Kiedy pierwszy raz pojechałem do Indii (2011), doświadczeni ludzie radzili mi, abym nie kłócił się z miejscowymi, ale starał się patrzeć na wszystko ich oczami. Indianie od dzieciństwa żyją w kręgu legend i opowieści przyjętych w ich środowisku, a to, co wydaje się nam mitem, jest dla nich rzeczywistością, przeszłością lub teraźniejszością. Łatwo to zauważyć, odwiedzając meczety lub świątynie buddystów, hinduistów i dżinistów. Jednak współczesny światopogląd chrześcijański jest nie mniej zmitologizowany, choć wydawałoby się, że na początku XXI wieku nie ma ku temu naukowych, racjonalnych podstaw (poza społeczno-psychologicznymi).

Uwagi

1. Hassnain FM Jezus w Kaszmirze. Srinagar: Dastgir Publications Trust, 2012. Zobacz także: Hassnain, FM, W poszukiwaniu historycznego Jezusa. Z pierwotnych źródeł apokryficznych, buddyjskich, islamskich i sanskryckich. M.: Sattva, 2006.

2. Na przykład: Kersten H. Jesus mieszkał w Indiach. Jego nieznane życie przed i po New Delhi: Penguin Books, 2001; Kersten Holger. Jezus mieszkał w Indiach. M.: Enneagon Press, 2007.
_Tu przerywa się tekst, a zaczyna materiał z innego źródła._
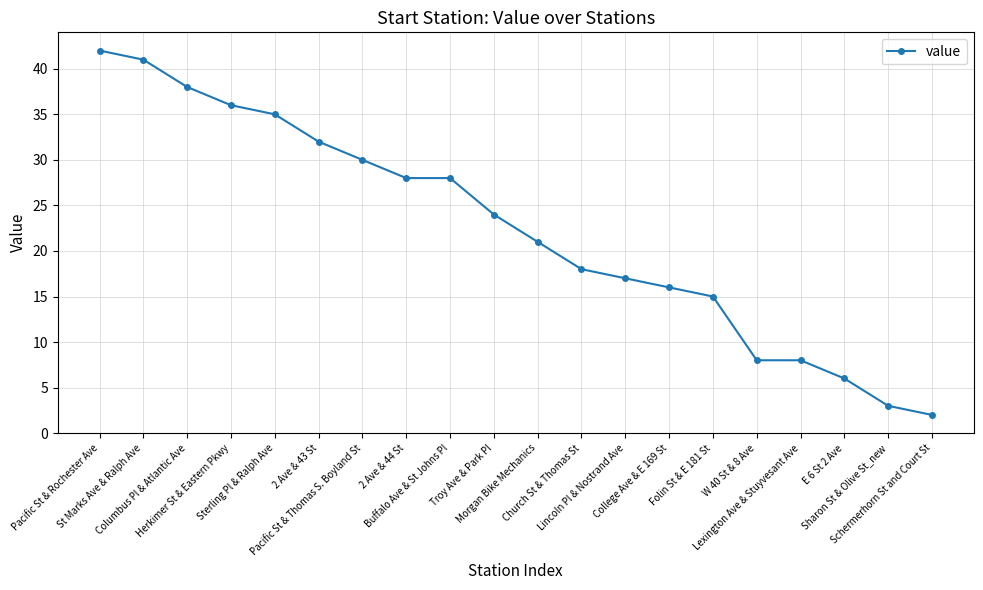

What position from the left is 2 Ave & 44 St?

8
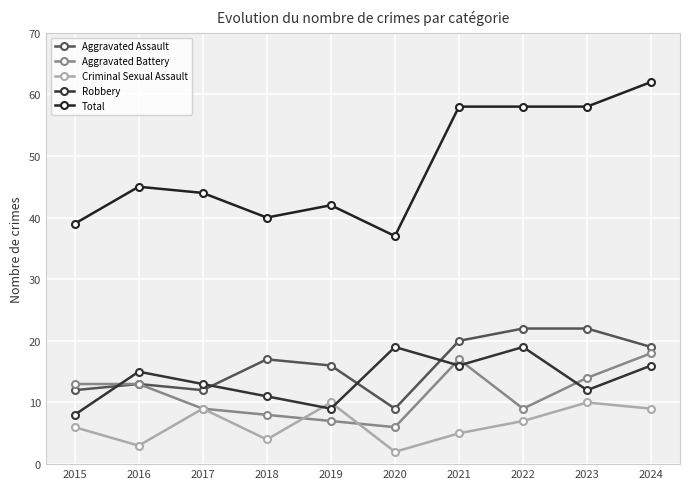

What are all the series names shown in the legend?

Aggravated Assault, Aggravated Battery, Criminal Sexual Assault, Robbery, Total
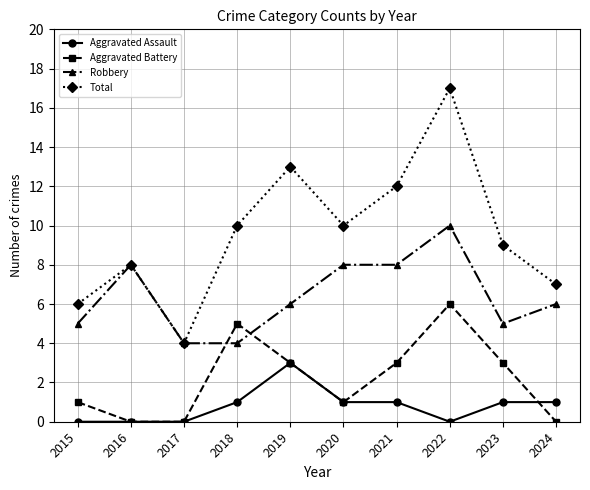

True or false: Aggravated Battery has more than 1 interior local peaks.

True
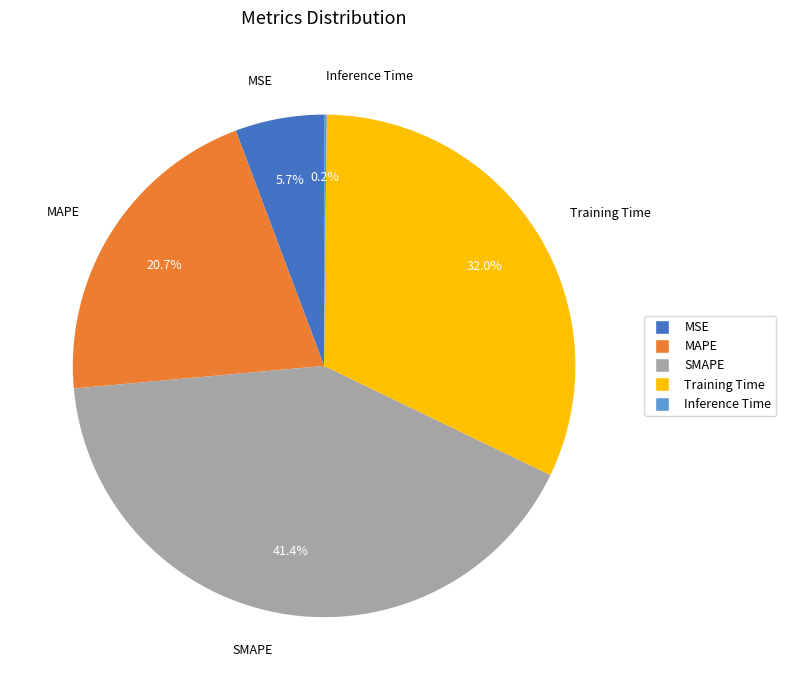

Is there a majority slice in this chart?

No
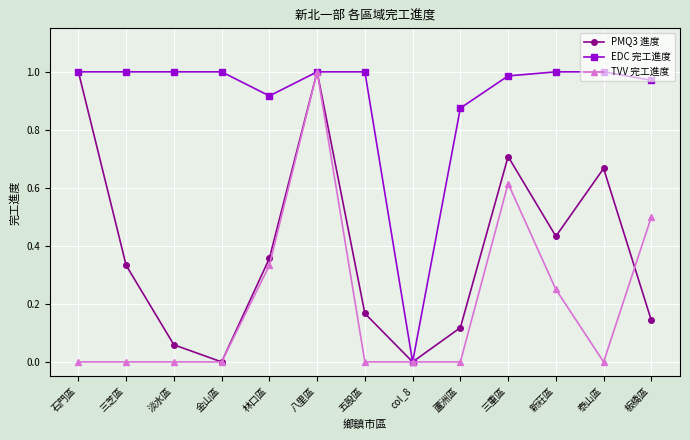

Where is the first local minimum for PMQ3 進度?

金山區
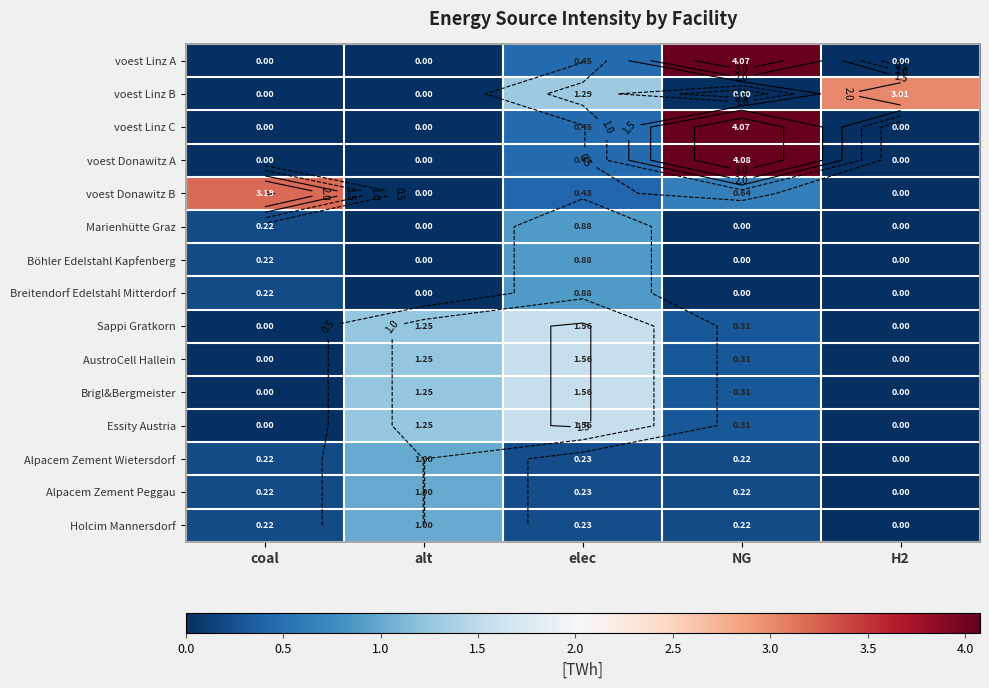

How many Marienhütte Graz values are between 0 and 1?

5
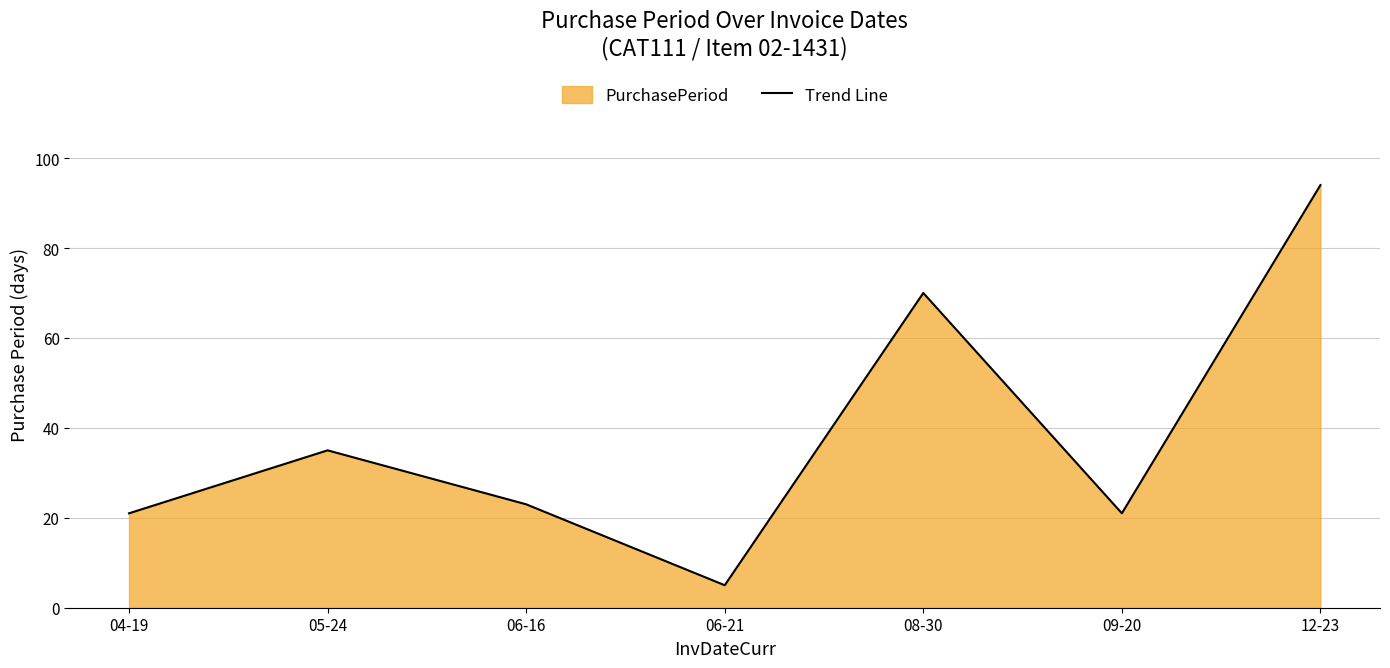

True or false: the data shows 114 at 08-30.

False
3. Zobacz też: Mitrokhin L. V. Kashmir Legendy o Jezusie Chrystusie. M.: Wiedza, 1990.

4. Jezus w Indiach. Hazrat Mirza Ghulam Ahmad z Qadian. Założyciel Ruchu Ahmadiyya w Islamie. Islam International Publications, 1991.

5. Roerich N. K. Heart of Asia. SPb., 1992.

6. Tekst tego cytatu (Sura Women) w rosyjskim tłumaczeniu I. Yu. Krachkovsky'ego można znaleźć w książce: Borkin L. Ya. Izvara, N. Roerich, Himalayas. Sankt Petersburg: Evropeyskiy Dom, 2014 S. 63.